Source data:

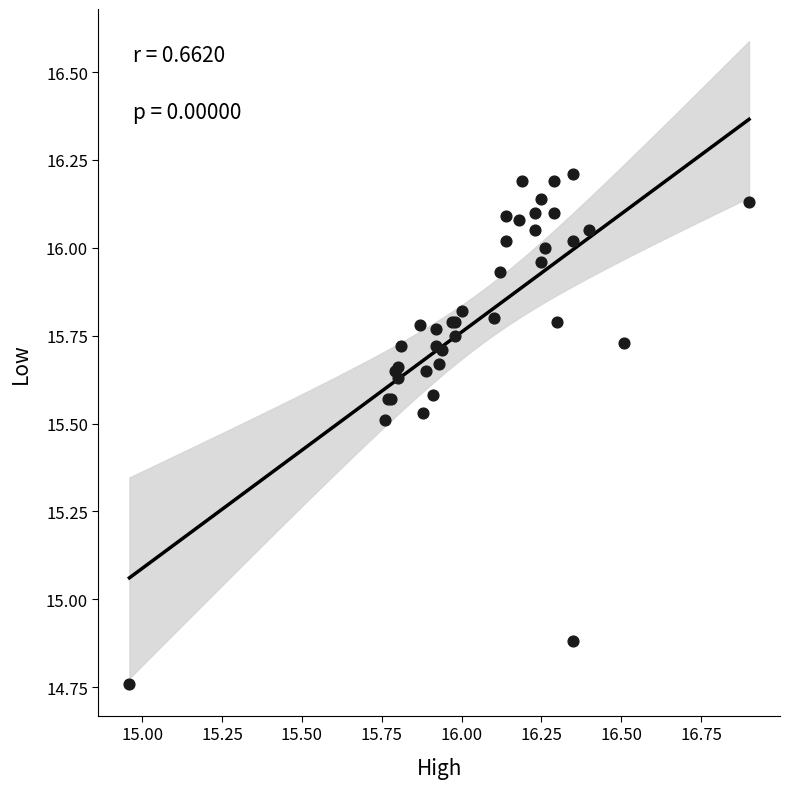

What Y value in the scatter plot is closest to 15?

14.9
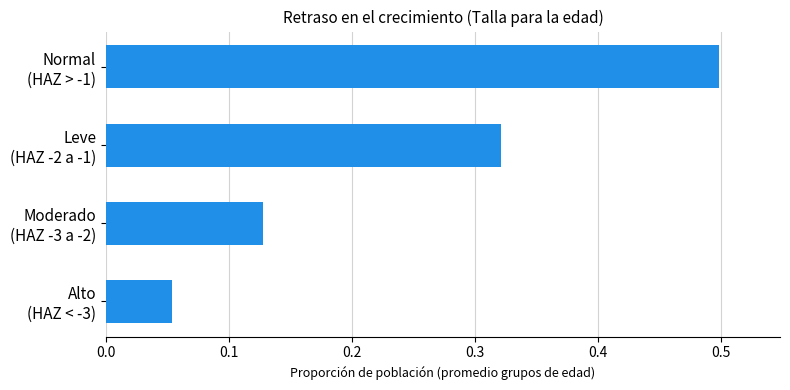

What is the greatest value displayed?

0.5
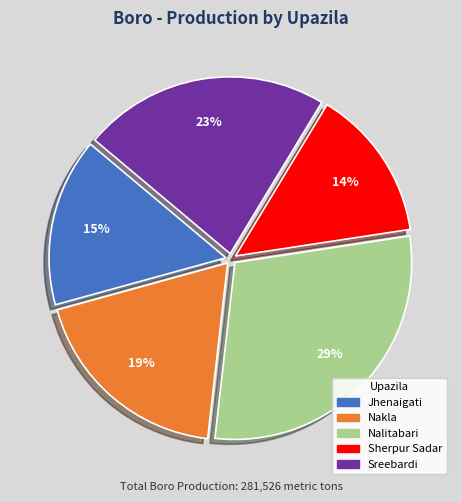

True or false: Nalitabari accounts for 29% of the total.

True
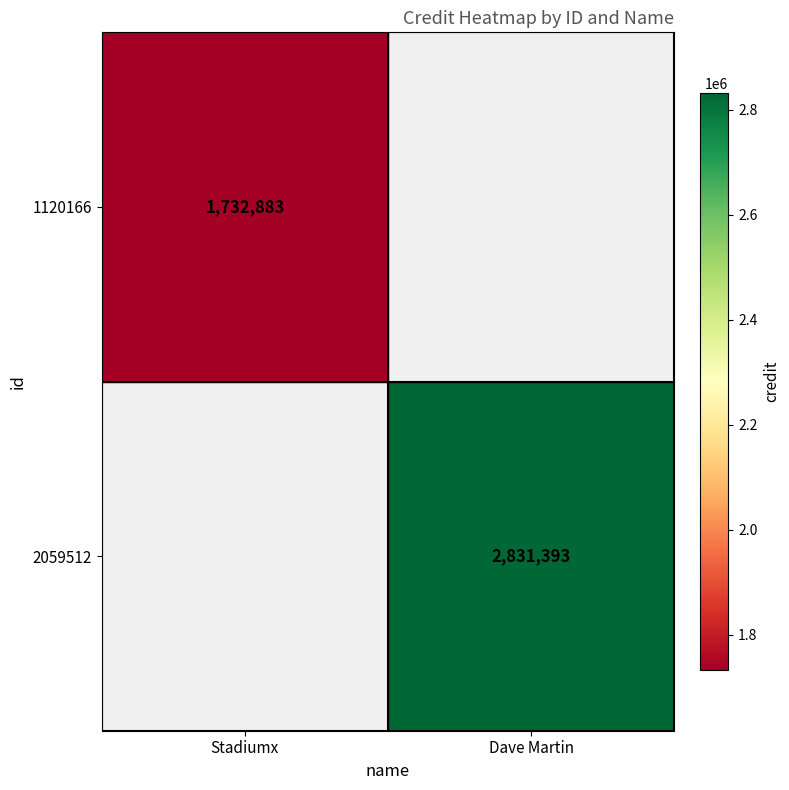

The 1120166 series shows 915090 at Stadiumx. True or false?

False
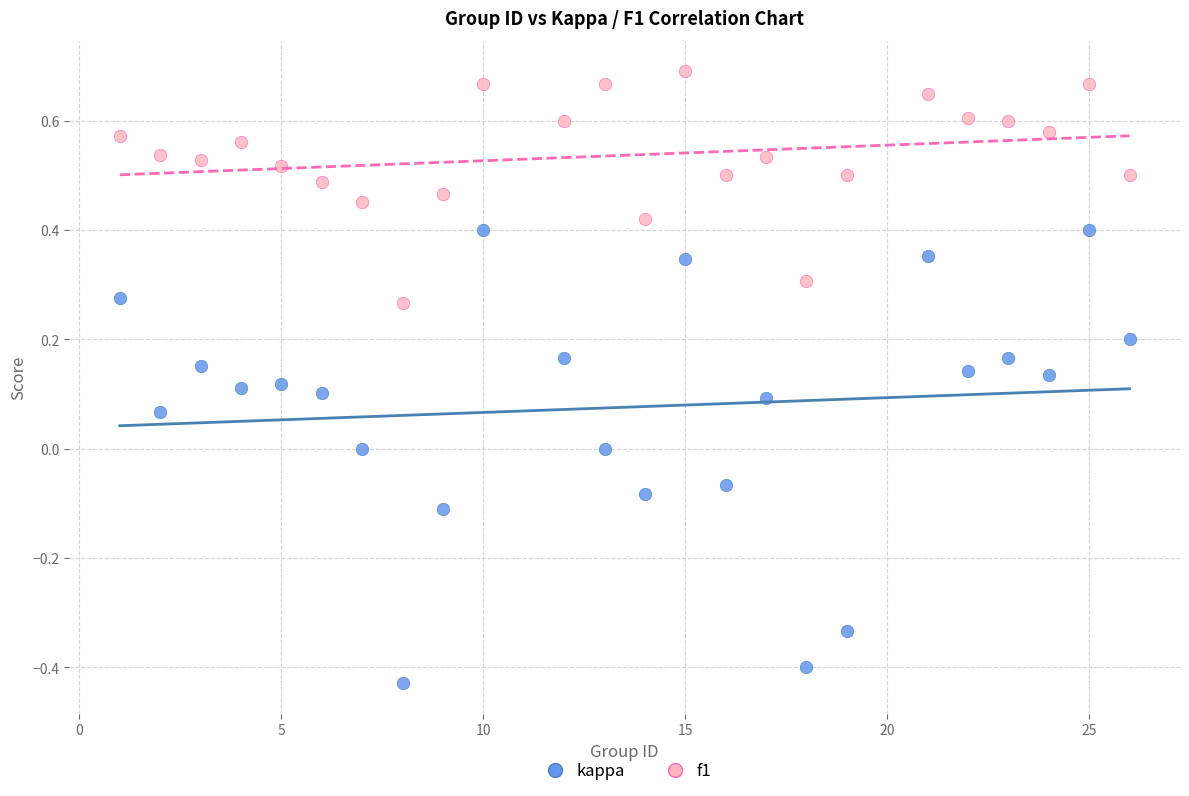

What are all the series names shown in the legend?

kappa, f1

Instructions for the task: Give the data above as a JSON list of strings, with one string per line. Leave out blank lines and the pictures.

Task response:
[
  "What Y value in the scatter plot is closest to 15?",
  "14.9",
  "What is the greatest value displayed?",
  "0.5",
  "True or false: Nalitabari accounts for 29% of the total.",
  "True",
  "The 1120166 series shows 915090 at Stadiumx. True or false?",
  "False",
  "What are all the series names shown in the legend?",
  "kappa, f1"
]